Ale problemy wynikające z handlu rybami to nie tylko niedopatrzenia urzędników, nierówna konkurencja, czy interes rybaków z Globalnej Północy versus Globalne Południe. To jak się okazuje także praktyka piracka!
IUU (Illegal, Unreported, Unregulated) – nielegalne, nieraportowane i nieuregulowane (NNN) pod tą nazwą kryje się proceder „prania brudnych ryb”, a dokładniej przemycania na terytorium UE bezprawnie odłowionych produktów pochodzenia morskiego. W ostatnich latach wzdłuż wybrzeża Afryki Zachodniej pojawiło się coraz więcej ‘pływających fabryk’ z Azji (głównie Chin i Korei Pn), czyli statków które bez licencji i zezwolenia zarzucają sieci na obszarach należących do jurysdykcji tamtejszych państwnabrzeżnych. Ów statki odławiają, a następnie dokonują obróbki towaru w bardzo niskich warunkach sanitarnych, a następnie dokonują nielegalnych transferów na kutry certyfikowane przez DG Sanco, Dyrekcję Generalną ds. Zdrowia i Konsumentów KE.
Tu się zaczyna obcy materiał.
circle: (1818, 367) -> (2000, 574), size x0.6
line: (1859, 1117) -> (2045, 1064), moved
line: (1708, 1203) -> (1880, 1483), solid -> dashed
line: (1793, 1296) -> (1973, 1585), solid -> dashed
Jako istotną ‘ciekawostkę” należy potraktować fakt, że słynny na Wyspach Kanaryjskich port w Las Palmas jest jednym z cieszących się największą sławą wśród przemytników. Jako strefa wolnocłowa charakteryzuje się mało restrykcyjnymi kontrolami – i dlatego stanowi punkt kluczowy dla tranzytu nielegalnych towarów do UE. Nielegalne ryby mieszane są tu z legalnymi i mnożą się jak w nowotestamentowej przypowieści. Według raportu brytyjskiej Enviroinmental Justice Fundation (Pirate Fish on Your Plate, 2007) towar raz wyładowany w Las Palmas po otrzymaniu numeru identyfikacyjnego wydany przez DG Sanco może przedostać się do każdego miejsca w UE bez dalszych inspekcji. Ze śledztwa EJF wynika, że proceder przemytu NNN ryb do UE jest przynajmniej trójetapowy. Najpierw, na morzu dokonywany jest transfer pomiędzy legalnymi i nielegalnymi kutrami, następnie podczas przeładunków na chłodnicowiec i ostatecznie w Las Palmas. Według wyliczeń EJF państwa afrykańskie tracą na nielegalnym rybołówstwie około miliard dolarów rocznie.
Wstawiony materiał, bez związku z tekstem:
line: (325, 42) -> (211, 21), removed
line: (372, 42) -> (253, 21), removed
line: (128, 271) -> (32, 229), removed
Proceder ten nie miał by miejsca gdyby nie było na niego zapotrzebowania. Jego główną siłą napędową jest stale wzrastający popyt na produkty pochodzenia morskiego w Europie, dlatego ważne jest aby Wspólnota podjęła działania zmieniające status quo (poprzez zwiększenie efektywności kontroli w portach, stworzenie czarnej listy „pirackich” kutrów). Za pozytywne należy uznać, iż we wrześniu 2008 roku Rada UE przyjęła rozporządzenie ustanawiające wspólnotowy system zapobiegania NNN połowom oraz ich powstrzymywania i eliminowania, a pod koniec 2009r. KE wydała poradnik zawierający praktyczne wskazówki na ten temat, adresowany do państw członkowskich oraz państw trzecich.
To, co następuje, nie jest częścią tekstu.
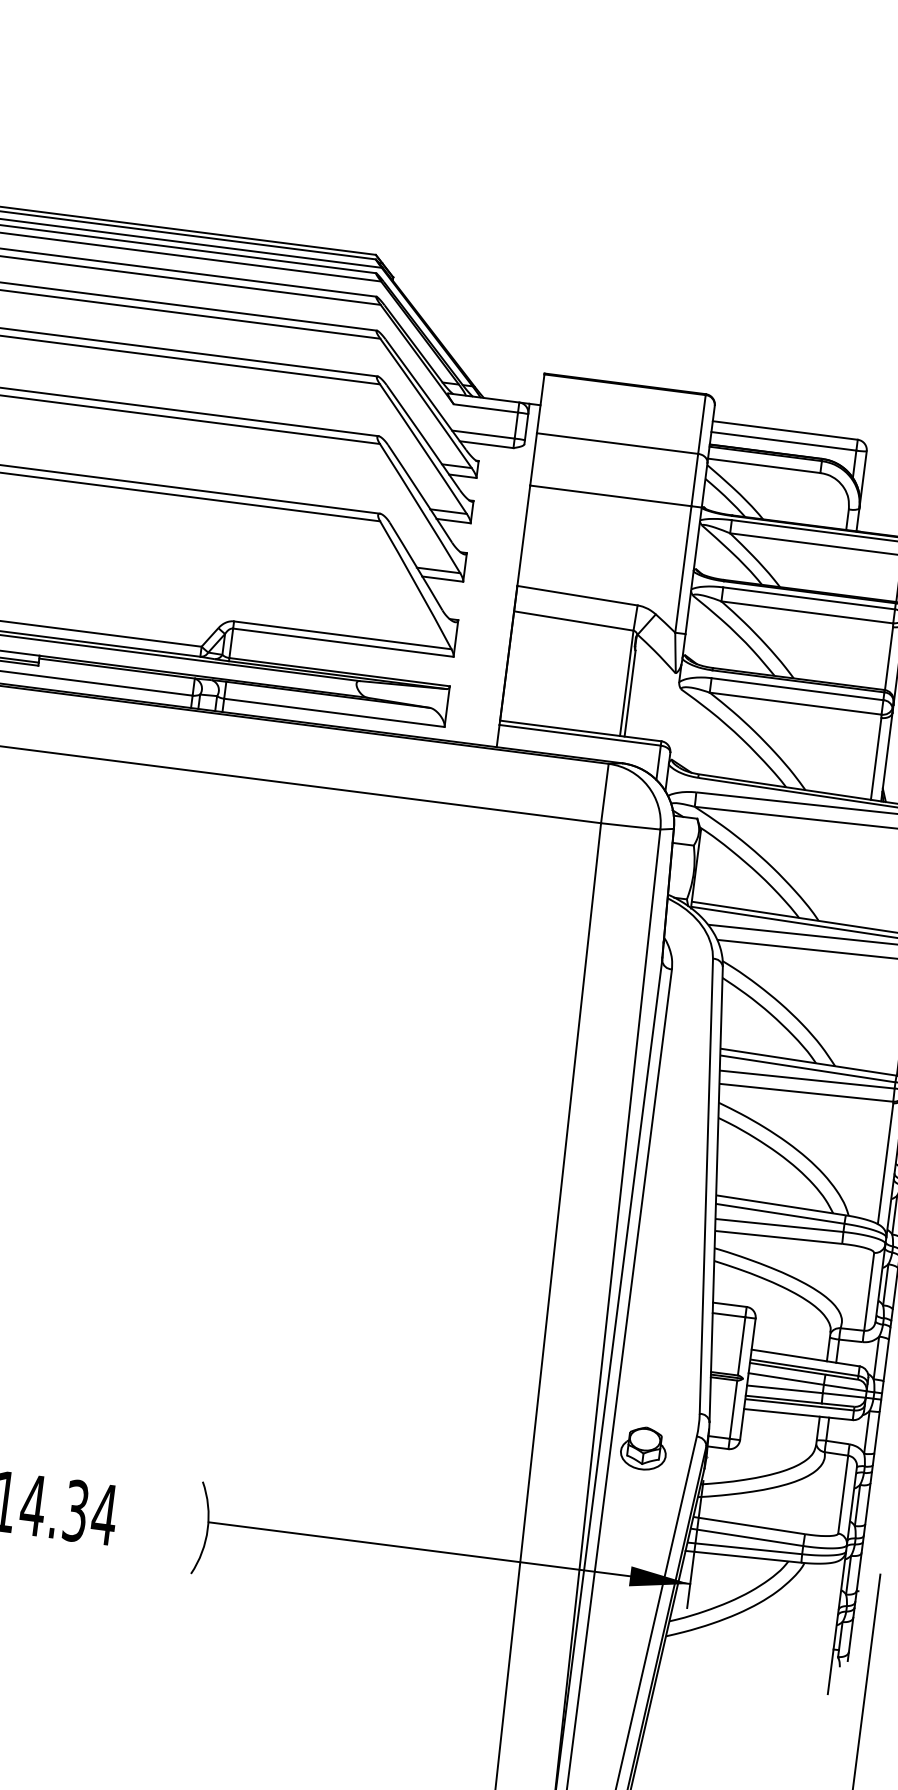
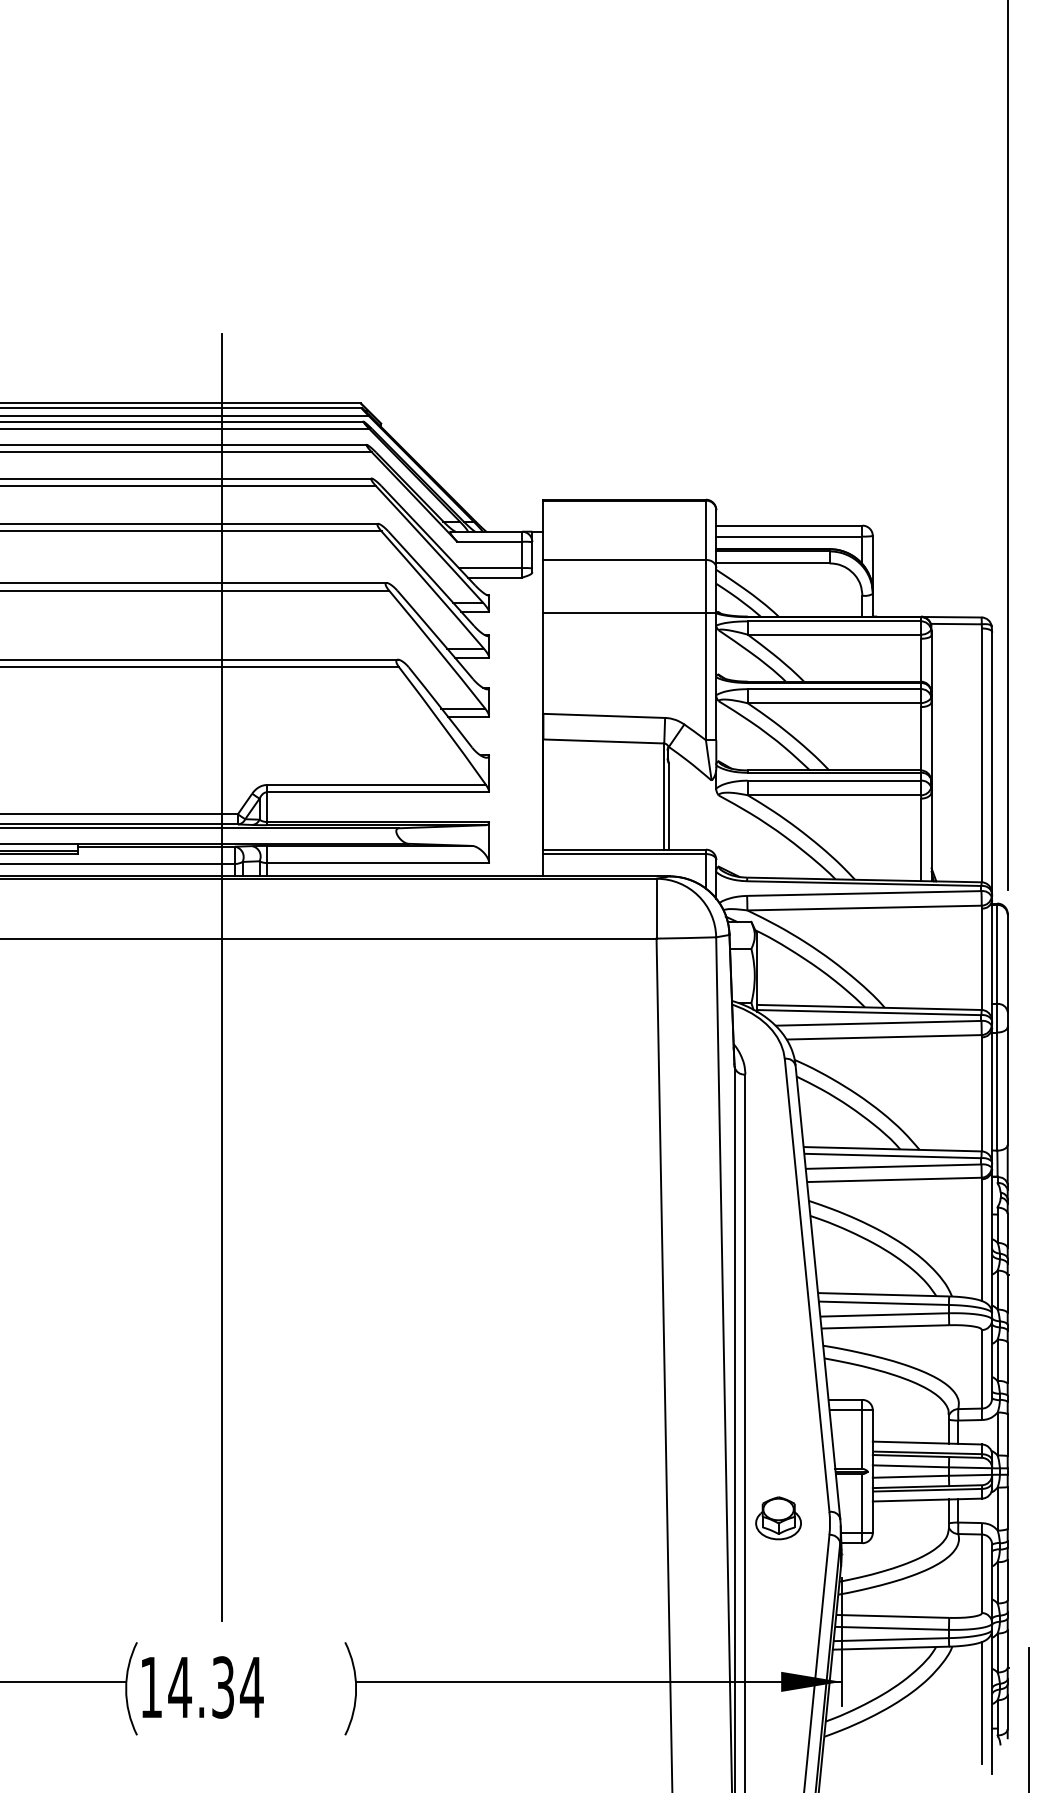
line: (164, 806) -> (221, 977), added
part: (643, 1448) -> (778, 1518), moved
line: (827, 1622) -> (982, 1702), added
Zarysowane pokrótce kwestie są jedynie „kroplą w morzu” problemów wynikają z umiędzynarodowienia handlu produktami pochodzenia morskiego. Niechlubnie dla regionów AKP (i innych), korzystne warunki geograficzne i wynikające z nich szanse nie przekładają się na wymierne korzyści. Słabsi jak zwykle tracą najwięcej, a potencjał rozwojowy marnowany jest po raz kolejny.